Free	0.12%	0.10%	0.08%	0.16%	0.10%	0.12%	0.10%	0.12%
hydroxyproline
*White ivory microcrystalline powder with typical smell

TABLE 4
(lot 00301S)
		3	6	12	24	36	48	60
Features	time 0	months	months	months	months	months	months	months
Appearance	good*	good*	good*	good*	good*	good*	good*	good*
Total nitrogen	3.82%	3.77%	3.54%	3.55%	3.71%	3.64%	3.61%	3.70%
	s.s.	s.s.	s.s.	s.s.	s.s.	s.s.	s.s.	s.s.
Hydroxyproline	2.86%	2.80%	2.79%	2.86%	2.70%	2.85%	2.78%	2.88%
	s.s.	s.s.	s.s.	s.s.	s.s.	s.s.	s.s.	S.S.
Free	0.11%	0.10%	0.08%	0.16%	0.11%	0.10%	0.11%	0.15%
hydroxyproline
*White ivory microcrystalline powder with typical smell

The above data demonstrates that the micronised type I native collagen of the present invention remains stable for a period of at least 60 months at 25° C. with a humidity of 65%.

Claims

1. Non-denatured micronised type I native collagen, which maintains intact the quaternary aggregation form of native collagen, obtainable by means of a process in which a 0.1-0.8% by weight/volume aqueous collagen solution having a pH of from 3.0 to 6.0 is brought into contact with a stream of gas in an atomiser, characterised in that the stream of gas has a temperature of less than 120° C. and in that the starting collagen consists of type I native collagen.

2. Non-denatured micronised type I native collagen according to claim 1, characterised in that the stream of gas has a temperature of from 70 to 120° C.
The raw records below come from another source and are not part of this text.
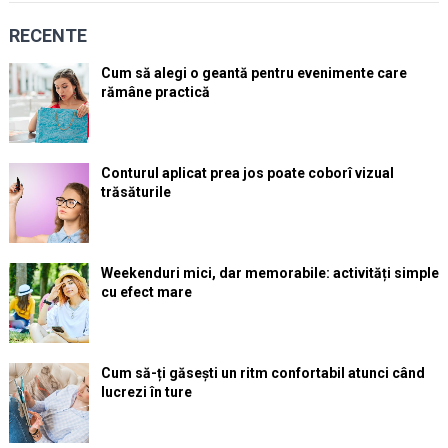
RECENTE
Cum să alegi o geantă pentru evenimente care
rămâne practică
Conturul aplicat prea jos poate coborî vizual
trăsăturile
Weekenduri mici, dar memorabile: activități simple
cu efect mare
Cum să-ți găsești un ritm confortabil atunci când
lucrezi în ture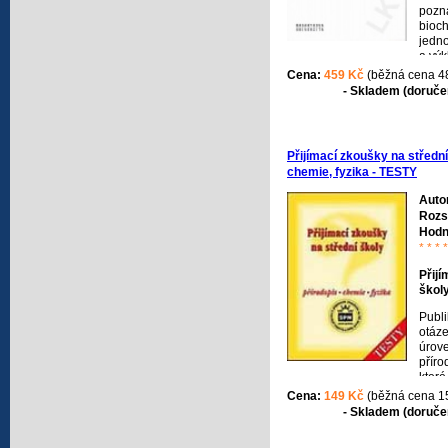
pozn
bioch
jedn
a výk
je k
Cena:
459 Kč
(běžná cena 4
zákl
- Skladem (doručen
slouč
lids
Přijímací zkoušky na střední
chemie, fyzika - TESTY
Auto
Rozs
Hodn
* * * *
Přijí
škol
Publi
otáze
úrove
příro
které
přijí
Cena:
149 Kč
(běžná cena 1
školy
- Skladem (doručen
oddíl
správ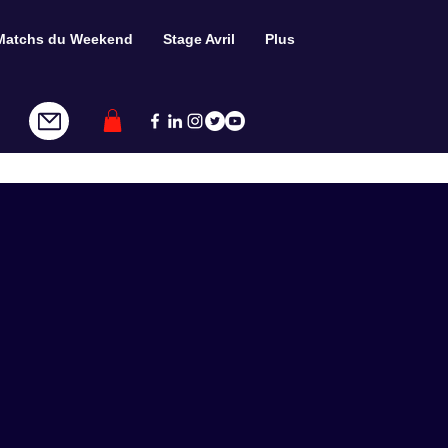
Matchs du Weekend
Stage Avril
Plus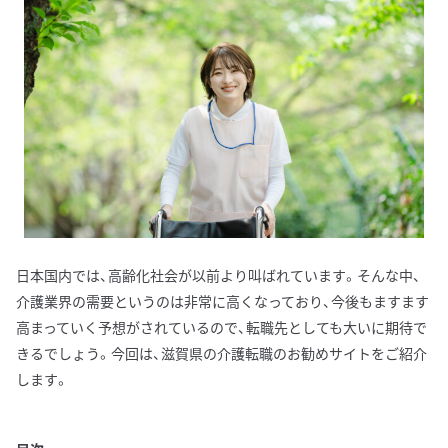
日本国内では、高齢化社会が以前より叫ばれています。そんな中、
介護業界の需要というのは非常に高くなっており、今後もますます
高まっていく予想がされているので、転職先としても大いに期待で
きるでしょう。今回は、滋賀県の介護転職のお勧めサイトをご紹介
します。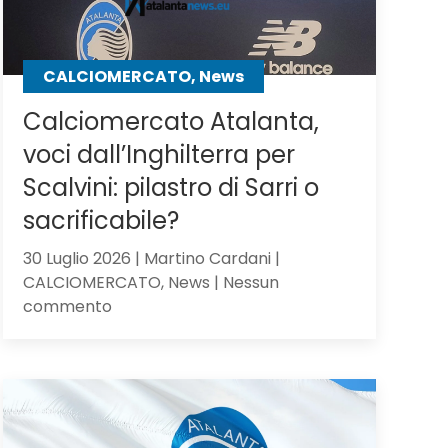
CALCIOMERCATO, News
Calciomercato Atalanta,
voci dall’Inghilterra per
Scalvini: pilastro di Sarri o
sacrificabile?
30 Luglio 2026 | Martino Cardani |
CALCIOMERCATO, News | Nessun
su
commento
Calciomercato
Atalanta,
voci
dall’Inghilterra
per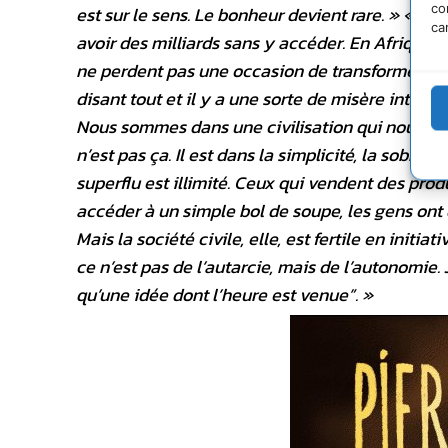
co
est sur le sens. Le bonheur devient rare. » « Le
ca
avoir des milliards sans y accéder. En Afrique,
ne perdent pas une occasion de transformer la v
disant tout et il y a une sorte de misère intérie
Nous sommes dans une civilisation qui nous dit 
n’est pas ça. Il est dans la simplicité, la sobriété
superflu est illimité. Ceux qui vendent des prod
accéder à un simple bol de soupe, les gens ont d
Mais la société civile, elle, est fertile en initi
ce n’est pas de l’autarcie, mais de l’autonomie.
qu’une idée dont l’heure est venue”. »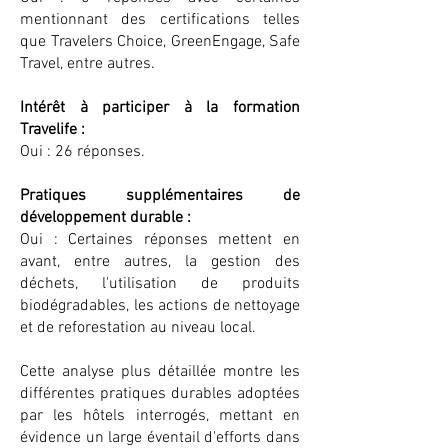
mentionnant des certifications telles
que Travelers Choice, GreenEngage, Safe
Travel, entre autres.
Intérêt à participer à la formation
Travelife :
Oui : 26 réponses.
Pratiques supplémentaires de
développement durable :
Oui : Certaines réponses mettent en
avant, entre autres, la gestion des
déchets, l'utilisation de produits
biodégradables, les actions de nettoyage
et de reforestation au niveau local.
Cette analyse plus détaillée montre les
différentes pratiques durables adoptées
par les hôtels interrogés, mettant en
évidence un large éventail d'efforts dans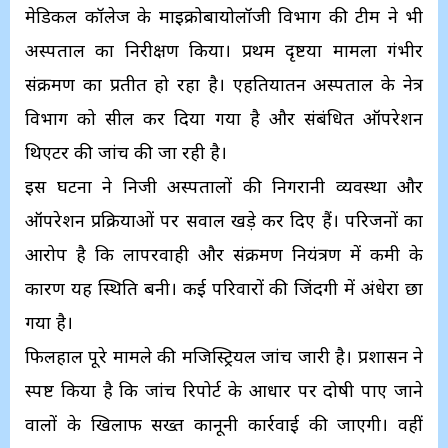
मेडिकल कॉलेज के माइक्रोबायोलॉजी विभाग की टीम ने भी
अस्पताल का निरीक्षण किया। प्रथम दृष्टया मामला गंभीर
संक्रमण का प्रतीत हो रहा है। एहतियातन अस्पताल के नेत्र
विभाग को सील कर दिया गया है और संबंधित ऑपरेशन
थिएटर की जांच की जा रही है।
इस घटना ने निजी अस्पतालों की निगरानी व्यवस्था और
ऑपरेशन प्रक्रियाओं पर सवाल खड़े कर दिए हैं। परिजनों का
आरोप है कि लापरवाही और संक्रमण नियंत्रण में कमी के
कारण यह स्थिति बनी। कई परिवारों की जिंदगी में अंधेरा छा
गया है।
फिलहाल पूरे मामले की मजिस्ट्रियल जांच जारी है। प्रशासन ने
स्पष्ट किया है कि जांच रिपोर्ट के आधार पर दोषी पाए जाने
वालों के खिलाफ सख्त कानूनी कार्रवाई की जाएगी। वहीं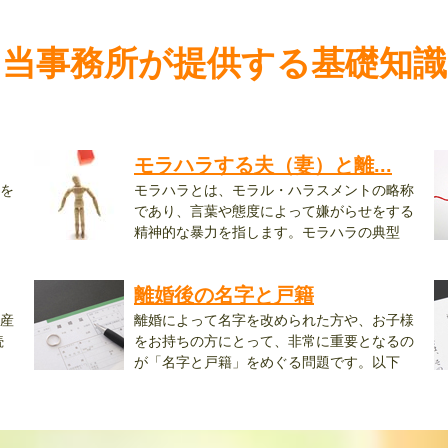
当事務所が提供する基礎知識
モラハラする夫（妻）と離...
を
モラハラとは、モラル・ハラスメントの略称
であり、言葉や態度によって嫌がらせをする
精神的な暴力を指します。モラハラの典型
例...
え.
離婚後の名字と戸籍
産
離婚によって名字を改められた方や、お子様
続
をお持ちの方にとって、非常に重要となるの
が「名字と戸籍」をめぐる問題です。以下
に...
け.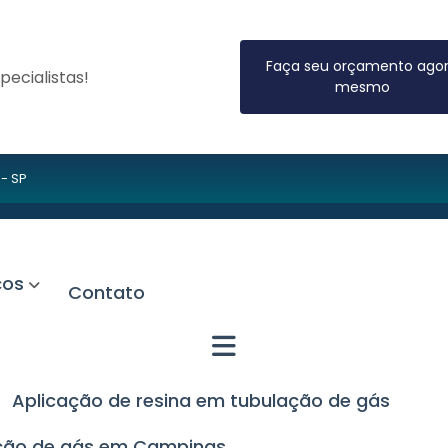
Faça seu orçamento ago
ecialistas!
mesmo
 - SP
iços
Contato
Aplicação de resina em tubulação de gás
lação de gás em Campinas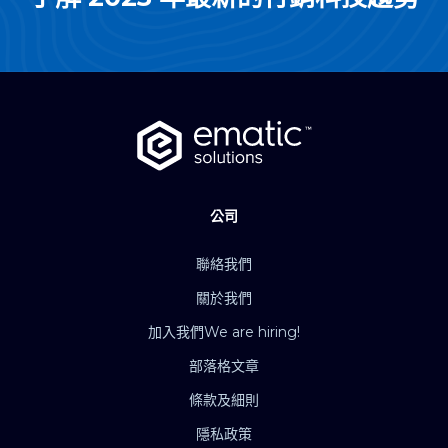
公司
聯絡我們
關於我們
加入我們
We are hiring!
部落格文章
條款及細則
隱私政策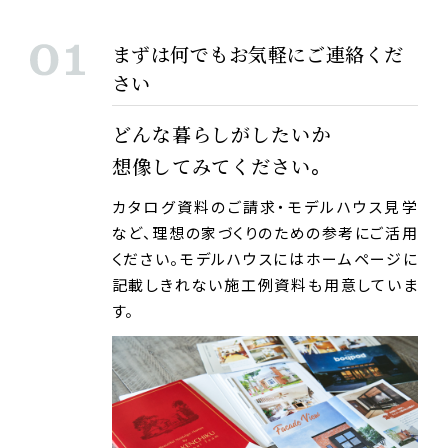
まずは何でもお気軽にご連絡くだ
さい
どんな暮らしがしたいか
想像してみてください。
カタログ資料のご請求・モデルハウス見学
など、理想の家づくりのための参考にご活用
ください。モデルハウスにはホームページに
記載しきれない施工例資料も用意していま
す。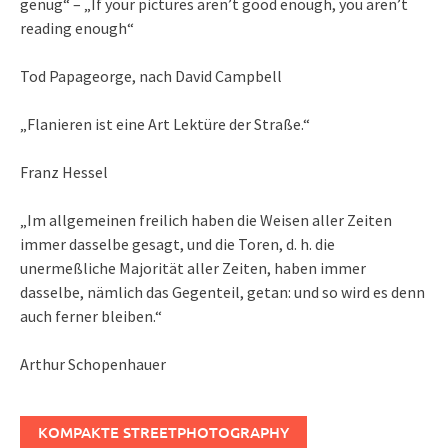
genug“ – „If your pictures aren’t good enough, you aren’t
reading enough“
Tod Papageorge, nach David Campbell
„Flanieren ist eine Art Lektüre der Straße.“
Franz Hessel
„Im allgemeinen freilich haben die Weisen aller Zeiten
immer dasselbe gesagt, und die Toren, d. h. die
unermeßliche Majorität aller Zeiten, haben immer
dasselbe, nämlich das Gegenteil, getan: und so wird es denn
auch ferner bleiben.“
Arthur Schopenhauer
KOMPAKTE STREETPHOTOGRAPHY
3. Non-denatured micronised type I native collagen according to claim 2, characterised in that the stream of gas has a temperature of from 80 to 100° C.

4. Non-denatured micronised type I native collagen according to claim 1, characterised in that the aqueous collagen solution is a 0.3 to 0.5% by weight/volume solution.

5. Non-denatured micronised type I native collagen according to claim 1, characterised in that the aqueous collagen solution has a pH of from 4.0 to 5.0.

6. Non-denatured micronised type I native collagen according to claim 1, characterised in that the stream of gas is constituted by air.

7. Non-denatured micronised type I native collagen according to claim 1, characterised in that the atomiser is a rotary cyclone atomiser.

8. Non-denatured micronised collagen according to claim 1, characterised in that it has a particle size of not more than 20 microns.

9. Non-denatured micronised collagen according to claim 8, characterised in that it has a particle size of approximately 18 microns.

10. A pharmaceutical composition, characterized by consisting of non-denatured micronised type I native collagen according to claim 1 and by optionally containing excipients and coadjuvants.

11. A composition according to claim 10, characterized by being in the form of a spray and by further containing a propellant gas.

12. A composition according to claim 11, characterized in that said propellant gas is selected from n-butane, isobutane and/or propane.

13. A wound-healing method which comprises applying a composition according to claim 10 to the surface of the body of a patient in need of such a treatment.